Une enquête diffusée jeudi soir au JT de France 2 analyse le montage mis en œuvre par Aéroports de Paris pour défiscaliser les dividendes générés par l’une de ses filiales en Turquie.

Les entreprises privées ne sont pas les seules à faire preuve d’ingéniosité pour réduire le montant de leurs impôts en France. Après EDF, un reportage de France 2 diffusé au JT de 20h ce jeudi soir pointe du doigt une autre entreprise publique : Aéroports de Paris.

Les journalistes de la chaîne se sont tout particulièrement intéressés aux activités d’ADP en Turquie. En 2012, expliquent-ils, l’entreprise française a investi "près de 700 millions d’euros dans le groupe TAV [qui] gère et construit des aéroports au Moyen-Orient et en Europe". Entre elle et TAV, ADP a par ailleurs créé des holding intermédiaires dans deux autres pays : l’Autriche et le Luxembourg.

Or aucune de ces deux holding ne possède de salariés. Leurs adresses postales à Vienne et à Luxembourg renvoient en fait à une société spécialisée dans la création et l’administration de "coquilles vides" au profit d’autres entreprises.

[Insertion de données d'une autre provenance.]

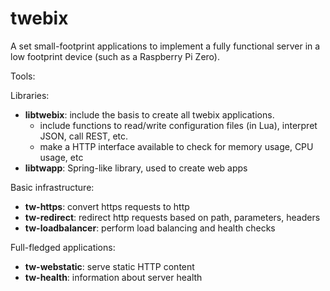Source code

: # twebix
A set small-footprint applications to implement a fully functional server in a low footprint device (such as a Raspberry Pi Zero).

Tools:

Libraries:

* **libtwebix**: include the basis to create all twebix applications.
  * include functions to read/write configuration files (in Lua), interpret JSON, call REST, etc.
  * make a HTTP interface available to check for memory usage, CPU usage, etc
* **libtwapp**: Spring-like library, used to create web apps

Basic infrastructure:

* **tw-https**: convert https requests to http
* **tw-redirect**: redirect http requests based on path, parameters, headers
* **tw-loadbalancer**: perform load balancing and health checks

Full-fledged applications:

* **tw-webstatic**: serve static HTTP content
* **tw-health**: information about server health
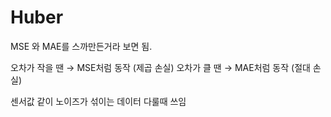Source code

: # Huber 

MSE 와 MAE를 스까만든거라 보면 됨.

오차가 작을 땐 → MSE처럼 동작 (제곱 손실)
오차가 클 땐 → MAE처럼 동작 (절대 손실)

센서값 같이 노이즈가 섞이는 데이터 다룰때 쓰임 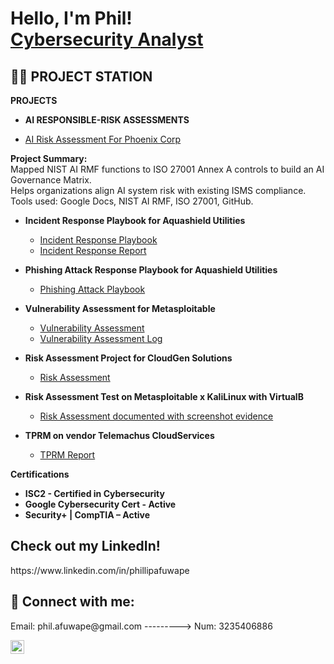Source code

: <h1>Hello, I'm Phil! <br/><a href="https://www.linkedin.com/in/phillipafuwape">Cybersecurity Analyst</a></h1>

<h2>👨‍💻 PROJECT STATION </h2>

 <b>PROJECTS</b>
- <b>AI RESPONSIBLE-RISK ASSESSMENTS</b>

 - [AI Risk Assessment For Phoenix Corp](https://docs.google.com/document/d/1cgijqWHWwSNIh322nh-NwI9FA69DK9xkwJVOgtXC0EU/edit?usp=sharing)
 
 **Project Summary:**  
   Mapped NIST AI RMF functions to ISO 27001 Annex A controls to build an AI Governance Matrix.  
   Helps organizations align AI system risk with existing ISMS compliance.  
   Tools used: Google Docs, NIST AI RMF, ISO 27001, GitHub.


- <b>Incident Response Playbook for Aquashield Utilities</b>
  - [Incident Response Playbook](https://docs.google.com/spreadsheets/d/1HA0Ttiu3PPXXYdwGCRuhqXv3nktYkGx7X9Gfxc0tUjM/edit?usp=sharing)
  - [Incident Response Report](https://docs.google.com/spreadsheets/d/1HA0Ttiu3PPXXYdwGCRuhqXv3nktYkGx7X9Gfxc0tUjM/edit?usp=sharing)
- <b>Phishing Attack Response Playbook for  Aquashield Utilities </b>
  - [Phishing Attack Playbook](https://docs.google.com/spreadsheets/d/1XlJKVuStoujkLpREekX9Y__ZaLZq56ab_Ym5-PBFRjo/edit?usp=sharing)
  
- <b>Vulnerability Assessment for Metasploitable</b>
   - [Vulnerability Assessment](https://docs.google.com/document/d/1Eo9i4TMJOlZhw9zOTtN9zkz0pajjplMw-DMXgHRu1Eo/edit?usp=sharing)
   - [Vulnerability Assessment Log](https://docs.google.com/document/d/1Eo9i4TMJOlZhw9zOTtN9zkz0pajjplMw-DMXgHRu1Eo/edit?usp=sharing)
   
- <b>Risk Assessment Project for CloudGen Solutions</b>
  - [Risk Assessment](https://docs.google.com/spreadsheets/d/1XlJKVuStoujkLpREekX9Y__ZaLZq56ab_Ym5-PBFRjo/edit?usp=sharing)
 
- <b>Risk Assessment Test on Metasploitable x KaliLinux with VirtualB </b>
  - [Risk Assessment documented with screenshot evidence](https://docs.google.com/spreadsheets/d/1wRaHV_v_BciwgdR4RwXHJ415VLV9R49LGn_cGN4wmng/edit?usp=sharing)
 
- <b>TPRM on vendor Telemachus CloudServices</b>
  - [TPRM Report](https://docs.google.com/document/d/1SjItRv4jofvFL1U3pqhsKAO_uK5aq9Q1ur6crt36et0/edit?usp=sharing)
 
 <b>Certifications</b>
   - <b> ISC2 - Certified in Cybersecurity</b>
   - <b> Google Cybersecurity Cert - Active</b>
   - <b> Security+ | CompTIA – Active</b>
  
<h2> Check out my LinkedIn! </h2>
 https://www.linkedin.com/in/phillipafuwape


<h2> 🤳 Connect with me:</h2>
Email: phil.afuwape@gmail.com --------->       Num: 3235406886 


[<img align="left" alt="JoshMadakor | LinkedIn" width="22px" src="https://cdn.jsdelivr.net/npm/simple-icons@v3/icons/linkedin.svg" />][linkedin]



[linkedin]: https://www.linkedin.com/in/phillipafuwape

<!--
**joshmadakor1/joshmadakor1** is a ✨ _special_ ✨ repository because its `README.md` (this file) appears on your GitHub profile.

Here are some ideas to get you started:

- 🔭 I’m currently working on ...
- 🌱 I’m currently learning ...
- 👯 I’m looking to collaborate on ...
- 🤔 I’m looking for help with ...
- 💬 Ask me about ...
- 📫 How to reach me: ...
- 😄 Pronouns: ...
- ⚡ Fun fact: ...
-->
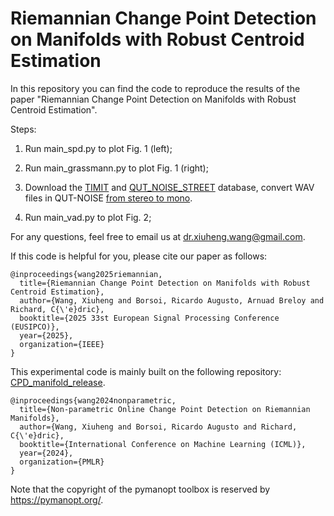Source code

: # Riemannian Change Point Detection on Manifolds with Robust Centroid Estimation

In this repository you can find the code to reproduce the results of the paper "Riemannian Change Point Detection on Manifolds with Robust Centroid Estimation".

Steps:

1. Run main_spd.py to plot Fig. 1 (left);

2. Run main_grassmann.py to plot Fig. 1 (right);

3. Download the <a href="https://figshare.com/articles/dataset/TIMIT_zip/5802597">TIMIT</a> and <a href="https://research.qut.edu.au/saivt/databases/qut-noise-databases-and-protocols/">QUT_NOISE_STREET</a> database, convert WAV files in QUT-NOISE <a href="https://stackoverflow.com/questions/5120555/how-can-i-convert-a-wav-from-stereo-to-mono-in-python">from stereo to mono</a>.

4. Run main_vad.py to plot Fig. 2;

For any questions, feel free to email us at dr.xiuheng.wang@gmail.com.

If this code is helpful for you, please cite our paper as follows:

    @inproceedings{wang2025riemannian,
      title={Riemannian Change Point Detection on Manifolds with Robust Centroid Estimation},
      author={Wang, Xiuheng and Borsoi, Ricardo Augusto, Arnuad Breloy and Richard, C{\'e}dric},
      booktitle={2025 33st European Signal Processing Conference (EUSIPCO)},
      year={2025},
      organization={IEEE}
    }

This experimental code is mainly built on the following repository: <a href="https://github.com/xiuheng-wang/CPD_manifold_release">CPD_manifold_release</a>.

    @inproceedings{wang2024nonparametric,
      title={Non-parametric Online Change Point Detection on Riemannian Manifolds},
      author={Wang, Xiuheng and Borsoi, Ricardo Augusto and Richard, C{\'e}dric},
      booktitle={International Conference on Machine Learning (ICML)},
      year={2024},
      organization={PMLR}
    }

Note that the copyright of the pymanopt toolbox is reserved by https://pymanopt.org/.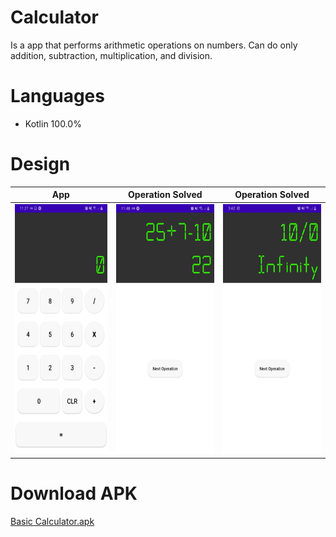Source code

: # Calculator 
Is a app that performs arithmetic operations on numbers. Can do only addition, subtraction, multiplication, and division.
# Languages
- Kotlin 100.0%
# Design

|  App  |       Operation Solved     |    Operation Solved     | 
|:----------:|:-------------:|:-------------:|
| <img src="/design/app.jpeg" alt="drawing" height="400"/>|  <img src="/design/operation_result.jpeg" alt="drawing" height="400"/> |<img src="/design/operation_solved2.jpeg" alt="drawing" height="400"/> |

# Download APK
<a href="https://github.com/Zaratee/Calculator/blob/master/apk/Basic%20Calculator.apk"> Basic Calculator.apk</a>
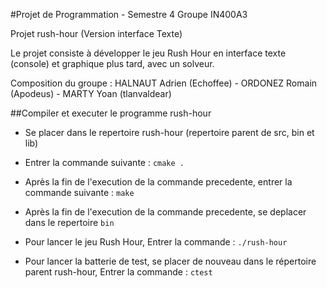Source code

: #Projet de Programmation - Semestre 4
Groupe IN400A3

Projet rush-hour (Version interface Texte)

Le projet consiste à développer le jeu Rush Hour en interface texte (console) et graphique plus tard, avec un solveur.

Composition du groupe :
HALNAUT Adrien (Echoffee) - ORDONEZ Romain (Apodeus) - MARTY Yoan (tlanvaldear)

##Compiler et executer le programme rush-hour

- Se placer dans le repertoire rush-hour (repertoire parent de src, bin et lib)

- Entrer la commande suivante : `cmake .`

- Après la fin de l'execution de la commande precedente, entrer la commande suivante : `make`

- Après la fin de l'execution de la commande precedente, se deplacer dans le repertoire `bin`

- Pour lancer le jeu Rush Hour, Entrer la commande : `./rush-hour`

- Pour lancer la batterie de test, se placer de nouveau dans le répertoire parent rush-hour, Entrer la commande : `ctest`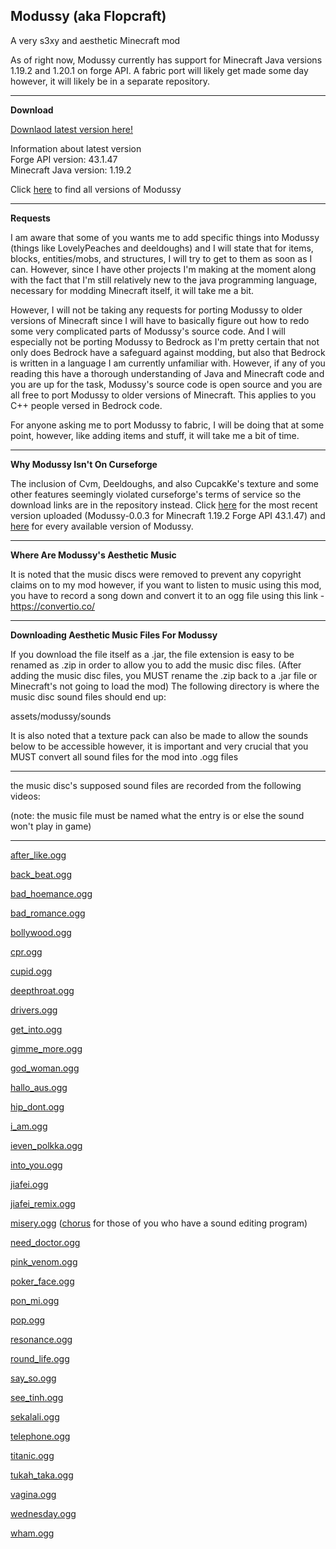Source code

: Modussy (aka Flopcraft)
---
A very s3xy and aesthetic Minecraft mod

As of right now, Modussy currently has support for Minecraft Java versions 1.19.2 and 1.20.1 on forge API.
A fabric port will likely get made some day however, it will likely be in a separate repository.

---
**Download**

<a href=https://github.com/NukolLodda/Modussy/releases/download/v1.19.2-0.0.3/modussy-0.0.3.jar>Downlaod latest version here!</a>

Information about latest version<br>
Forge API version: 43.1.47 <br>
Minecraft Java version: 1.19.2 <br>

Click <a href="https://github.com/NukolLodda/Modussy/tags">here</a> to find all versions of Modussy

---
**Requests**

I am aware that some of you wants me to add specific things into Modussy (things like LovelyPeaches
and deeldoughs) and I will state that for items, blocks, entities/mobs, and structures, I will try
to get to them as soon as I can. However, since I have other projects I'm making at the moment along
with the fact that I'm still relatively new to the java programming language, necessary for modding
Minecraft itself, it will take me a bit.

However, I will not be taking any requests for porting Modussy to older versions of Minecraft since
I will have to basically figure out how to redo some very complicated parts of Modussy's source code.
And I will especially not be porting Modussy to Bedrock as I'm pretty certain that not only does
Bedrock have a safeguard against modding, but also that Bedrock is written in a language I am currently
unfamiliar with. However, if any of you reading this have a thorough understanding of Java and Minecraft
code and you are up for the task, Modussy's source code is open source and you are all free to port
Modussy to older versions of Minecraft. This applies to you C++ people versed in Bedrock code.

For anyone asking me to port Modussy to fabric, I will be doing that at some point, however, like adding
items and stuff, it will take me a bit of time.

___
**Why Modussy Isn't On Curseforge**

The inclusion of Cvm, Deeldoughs, and also CupcakKe's texture and some other features seemingly violated
curseforge's terms of service so the download links are in the repository instead. Click 
<a href=https://github.com/NukolLodda/Modussy/releases/download/v1.19.2-0.0>here</a> for the most recent
version uploaded (Modussy-0.0.3 for Minecraft 1.19.2 Forge API 43.1.47) and
<a href="https://github.com/NukolLodda/Modussy/tags">here</a> for every available
version of Modussy.

___
**Where Are Modussy's Aesthetic Music**

It is noted that the music discs were removed to prevent any copyright claims on to my mod
however, if you want to listen to music using this mod, you have to record a song down and
convert it to an ogg file using this link - https://convertio.co/

___
**Downloading Aesthetic Music Files For Modussy**

If you download the file itself as a .jar, the file extension is easy to be renamed as .zip in order
to allow you to add the music disc files. (After adding the music disc files, you MUST rename the .zip
back to a .jar file or Minecraft's not going to load the mod)
The following directory is where the music disc sound files should end up:

assets/modussy/sounds

It is also noted that a texture pack can also be made to allow the sounds below to be accessible
however, it is important and very crucial that you MUST convert all sound files for the mod into .ogg files

___
the music disc's supposed sound files are recorded from the following videos:

(note: the music file must be named what the entry is or else the sound won't play in game)
___
<a href="https://www.youtube.com/watch?v=FfmPctW89Y0">after_like.ogg</a>

<a href="https://www.youtube.com/watch?v=6tGJkLYINhE">back_beat.ogg</a>

<a href="https://www.youtube.com/watch?v=6Ri4vLxrOEw">bad_hoemance.ogg</a>

<a href="https://www.youtube.com/watch?v=P8am7O7R8fw">bad_romance.ogg</a>

<a href="https://www.youtube.com/watch?v=oeK5yPAvRf8">bollywood.ogg</a>

<a href="https://www.youtube.com/watch?v=aRO4wQ4SVTk">cpr.ogg</a>

<a href="https://www.youtube.com/watch?v=I2edUZHiwmA">cupid.ogg</a>

<a href="https://www.youtube.com/watch?v=TYWINwURoRc">deepthroat.ogg</a>

<a href="https://www.youtube.com/watch?v=Z9MNu2Kr2ok">drivers.ogg</a>

<a href="https://www.youtube.com/watch?v=itUNIzqkKPs">get_into.ogg</a>

<a href="https://www.youtube.com/watch?v=cX7itW3yfD4">gimme_more.ogg</a>

<a href="https://www.youtube.com/watch?v=BMsaU0CxFf8">god_woman.ogg</a>

<a href="https://www.youtube.com/watch?v=KTB7CwyJkv8">hallo_aus.ogg</a>

<a href="https://www.youtube.com/watch?v=8NO6oFOPeNo">hip_dont.ogg</a>

<a href="https://www.youtube.com/watch?v=mh9QhWIGsEQ">i_am.ogg</a>

<a href="https://www.youtube.com/watch?v=FSDCu7cbJnU">ieven_polkka.ogg</a>

<a href="https://www.youtube.com/watch?v=IdY2jV8hVfk">into_you.ogg</a>

<a href="https://www.youtube.com/watch?v=f63oc8d8mIM">jiafei.ogg</a>

<a href="https://www.youtube.com/watch?v=SQ_U3TPd7Dc">jiafei_remix.ogg</a>

<a href="https://www.youtube.com/watch?v=byueHxMGiEw">misery.ogg</a> (<a href="https://www.youtube.com/watch?v=O2XY3Y7JIa0">chorus</a> for those of you who have a sound editing program)

<a href="https://www.youtube.com/watch?v=4uuGucFBtPI">need_doctor.ogg</a>

<a href="https://www.youtube.com/watch?v=WgDPslCb5Tw">pink_venom.ogg</a>

<a href="https://www.youtube.com/watch?v=nLh5XTDwXaI">poker_face.ogg</a>

<a href="https://www.youtube.com/watch?v=4IZtb_84h-M">pon_mi.ogg</a>

<a href="https://www.youtube.com/watch?v=Ge_mOcf0ImE">pop.ogg</a>

<a href="https://www.youtube.com/watch?v=EQdl5f1npT0">resonance.ogg</a>

<a href="https://www.youtube.com/watch?v=r0WBPloHthY">round_life.ogg</a>

<a href="https://www.youtube.com/watch?v=4L_EKMtiGiQ">say_so.ogg</a>

<a href="https://www.youtube.com/watch?v=NJyXgBoNncQ">see_tinh.ogg</a>

<a href="https://www.youtube.com/watch?v=nX6v8-o_ptc">sekalali.ogg</a>

<a href="https://www.youtube.com/watch?v=j8m2mjCun6M">telephone.ogg</a>

<a href="https://www.youtube.com/watch?vv=OnClMS6ZY2A">titanic.ogg</a>

<a href="https://www.youtube.com/watch?v=q2_iIaI3KHI">tukah_taka.ogg</a>

<a href="https://www.youtube.com/watch?v=8bsbs-c-GDo">vagina.ogg</a>

<a href="https://www.youtube.com/watch?v=Qd2YGwXF2O0">wednesday.ogg</a>

<a href="https://www.youtube.com/watch?v=tDDJENXAlRI">wham.ogg</a>
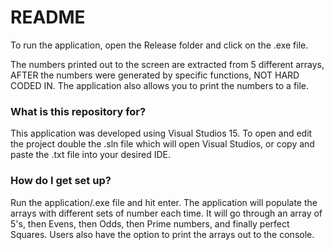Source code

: # README #

To run the application, open the Release folder and click on the .exe file.

The numbers printed out to the screen are extracted from 5 different arrays,
AFTER the numbers were generated by specific functions, NOT HARD CODED IN.
The application also allows you to print the numbers to a file. 


### What is this repository for? ###

This application was developed using Visual Studios 15. 
To open and edit the project double the .sln file which will open Visual Studios, or
copy and paste the .txt file into your desired IDE.

### How do I get set up? ###

Run the application/.exe file and hit enter. The application will populate the arrays with 
different sets of number each time. It will go through an array of 5's, then Evens, 
then Odds, then Prime numbers, and finally perfect Squares. Users also have the option to 
print the arrays out to the console. 
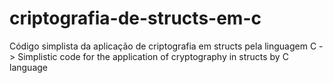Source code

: # criptografia-de-structs-em-c
Código simplista da aplicação de criptografia em structs pela linguagem C      -    >     Simplistic code for the application of cryptography in structs by C language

Des primes d'emission plutôt que des dividendes

Pourquoi un tel montage ? "Si aucune filiale n’existait entre ADP en France et TAV en Turquie, ADP  paierait 15% de taxes sur les dividendes à Ankara, explique l’enquête de France 2. Mais dans le schéma mis en place, les dividendes passent d’abord par la société autrichienne", ce qui permet de réduire à "seulement 5%" la taxe sur les dividendes appliquée par la Turquie. Les dividendes ne sont ensuite plus taxés jusqu’à leur arrivée en France.

Contactés par les journalistes de France 2, les dirigeants d’ADP "assument totalement ce schéma", et indiquent qu’il s’agit pour eux de faire remonter un maximum de dividendes jusqu’à la France afin de "maximiser l’impôt payé en France par ADP".

Sauf que l’argent qui remonte de société en société n’est pas désigné comme des dividendes, mais comme des primes d’émission, qui sont totalement exonérées d’impôt en France. ADP reconnaît avoir recouru à ces primes d’émission en 2013, "pour résoudre un problème de trésorerie", mais promet que les dividendes seront bien taxés en 2015 en France.